Später erweiterte er seine Moderatorentätigkeit auch auf Radiosendungen und Bühnenauftritte. Empathie und Neugier, seine einfühlsame Gesprächsführung und seine rhetorische Begabung machten den 2016 verstorbenen Roger Willemsen zu einer herausragenden Persönlichkeit – ein workaholic, der Honorare und Preisgelder immer wieder für humanitäre Zwecke spendete und sich selber engagierte, für die Gefangenen von Guantanamo und immer wieder für Afghanistan.
Jetzt hat die Akademie der Künste in Berlin seinen Nachlass übernommen und würdigte dies mit einer Veranstaltung, bei der Freund*innen und Weggefährt*innen zu Wort kamen. Gleichzeitig konnte man an diesem Abend in drei Vitrinen erstmals einige Objekte aus dem Nachlass sehen. Darunter befand sich ein Heft, in dem er zu seiner Studienzeit systematisch Notizen über deutsche Schriftsteller gemacht hatte, aber auch ein »Traumtagebuch 18.12.1973-15.5.91«. Insgesamt 108 Archivkisten, 152 Aktenordner und 2.250 audiovisuelle Materialien umfasst die Sammlung, die von der Nachlassverwalterin, der Literaturkritikerin Insa Wilke, übergeben wurde – ein lesenswertes Gespräch mit ihr dazu findet sich auf der website der AdK.
Auch für den Bereich Film ist diese Sammlung nicht ohne Bedeutung. Ich denke dabei weniger an den Film »Valerie«, 1991 von Josef Rusnak mit Franka Potente nach seinem Roman »Kleine Lichter« inszeniert, als an seine eigenen Arbeiten, angefangen mit den für »0137« geführten Interviews (das mit Audrey Hepburn soll ihr letztes Fernsehinterview sein), über die zahlreichen Gäste aus diesem Bereich bei »Willemsens Woche« oder den Porträts von Robert Altman und John Malkovich, die er für »Willemsens Zeitgenossen« drehte.
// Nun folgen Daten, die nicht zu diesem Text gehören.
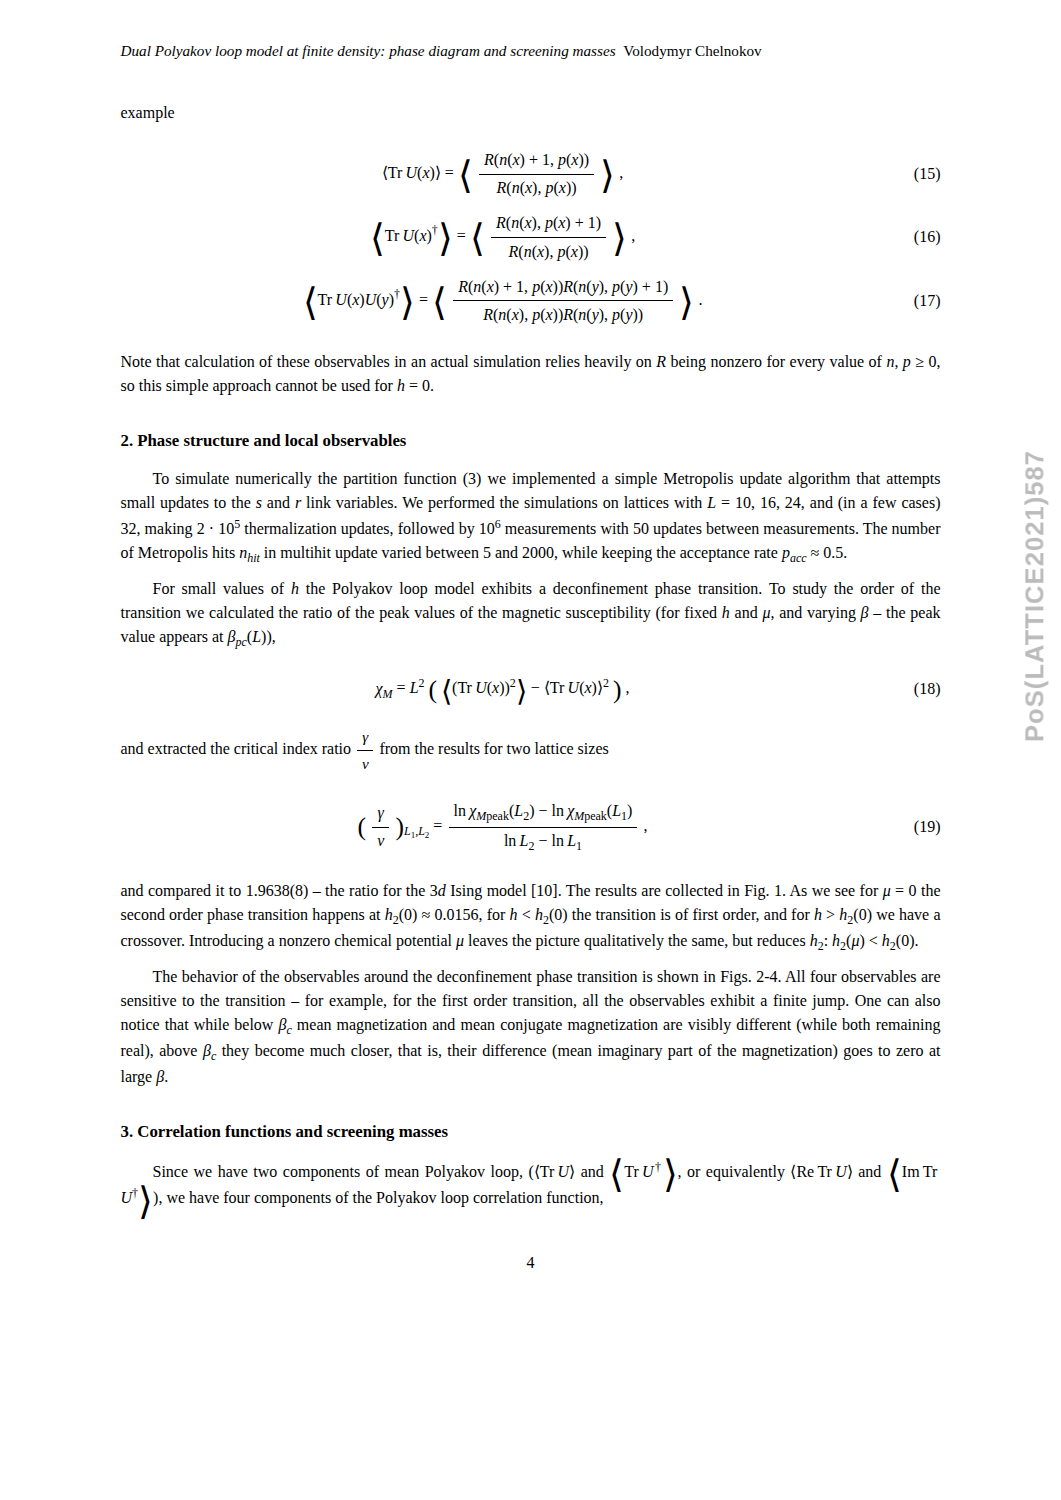PoS(LATTICE2021)587
Dual Polyakov loop model at finite density: phase diagram and screening masses Volodymyr Chelnokov
example
| ⟨Tr U ( x )⟩ = ⟨ R ( n ( x ) + 1, p ( x )) R ( n ( x ), p ( x )) ⟩ , | (15) |
| ⟨ Tr U ( x ) † ⟩ = ⟨ R ( n ( x ), p ( x ) + 1) R ( n ( x ), p ( x )) ⟩ , | (16) |
| ⟨ Tr U ( x ) U ( y ) † ⟩ = ⟨ R ( n ( x ) + 1, p ( x )) R ( n ( y ), p ( y ) + 1) R ( n ( x ), p ( x )) R ( n ( y ), p ( y )) ⟩ . | (17) |
Note that calculation of these observables in an actual simulation relies heavily on R being nonzero for every value of n, p ≥ 0, so this simple approach cannot be used for h = 0.
2. Phase structure and local observables
To simulate numerically the partition function (3) we implemented a simple Metropolis update algorithm that attempts small updates to the s and r link variables. We performed the simulations on lattices with L = 10, 16, 24, and (in a few cases) 32, making 2 · 105 thermalization updates, followed by 106 measurements with 50 updates between measurements. The number of Metropolis hits nhit in multihit update varied between 5 and 2000, while keeping the acceptance rate pacc ≈ 0.5.
For small values of h the Polyakov loop model exhibits a deconfinement phase transition. To study the order of the transition we calculated the ratio of the peak values of the magnetic susceptibility (for fixed h and μ, and varying β – the peak value appears at βpc(L)),
| χ M = L 2 ( ⟨ (Tr U ( x )) 2 ⟩ − ⟨Tr U ( x )⟩ 2 ) , | (18) |
and extracted the critical index ratio γν from the results for two lattice sizes
| ( γ ν ) L 1 , L 2 = ln χ M peak ( L 2 ) − ln χ M peak ( L 1 ) ln L 2 − ln L 1 , | (19) |
and compared it to 1.9638(8) – the ratio for the 3d Ising model [10]. The results are collected in Fig. 1. As we see for μ = 0 the second order phase transition happens at h2(0) ≈ 0.0156, for h < h2(0) the transition is of first order, and for h > h2(0) we have a crossover. Introducing a nonzero chemical potential μ leaves the picture qualitatively the same, but reduces h2: h2(μ) < h2(0).
The behavior of the observables around the deconfinement phase transition is shown in Figs. 2-4. All four observables are sensitive to the transition – for example, for the first order transition, all the observables exhibit a finite jump. One can also notice that while below βc mean magnetization and mean conjugate magnetization are visibly different (while both remaining real), above βc they become much closer, that is, their difference (mean imaginary part of the magnetization) goes to zero at large β.
3. Correlation functions and screening masses
Since we have two components of mean Polyakov loop, (⟨Tr U⟩ and ⟨Tr U†⟩, or equivalently ⟨Re Tr U⟩ and ⟨Im Tr U†⟩), we have four components of the Polyakov loop correlation function,
4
Als Autor und Regisseur würdigte er in seinem Dokumentarfilm »Non Stop – Eine Reise mit Michel Petrucciani« (1996) den befreundeten Pianisten und war als Mitproduzent und Gesprächspartner an einem weiteren Dokumentarfilm über ihn beteiligt (»Michel Petrucciani – Leben gegen die Zeit«, 2011; R: Michael Radford). Nicht zu vergessen: die ausführlichen Gespräche, die er 2001 mit Wim Wenders für eine Werkausgabe von dessen Filmen auf DVD führte. Die audiovisuellen Beiträge liegen in den verschiedensten Formaten vor, wie es auf Nachfrage hieß, glücklicherweise besitzt die Akademie noch die entsprechenden Abspielgeräte, so für Betacam-Cassetten. Da Roger Willemsens eigene Produktionsfirma Noa-Noa einen nicht geringen Teil seiner Sendungen produzierte, liegen diese Beiträge auch als Masterbänder vor. Auf die Erschließung darf man sich also freuen.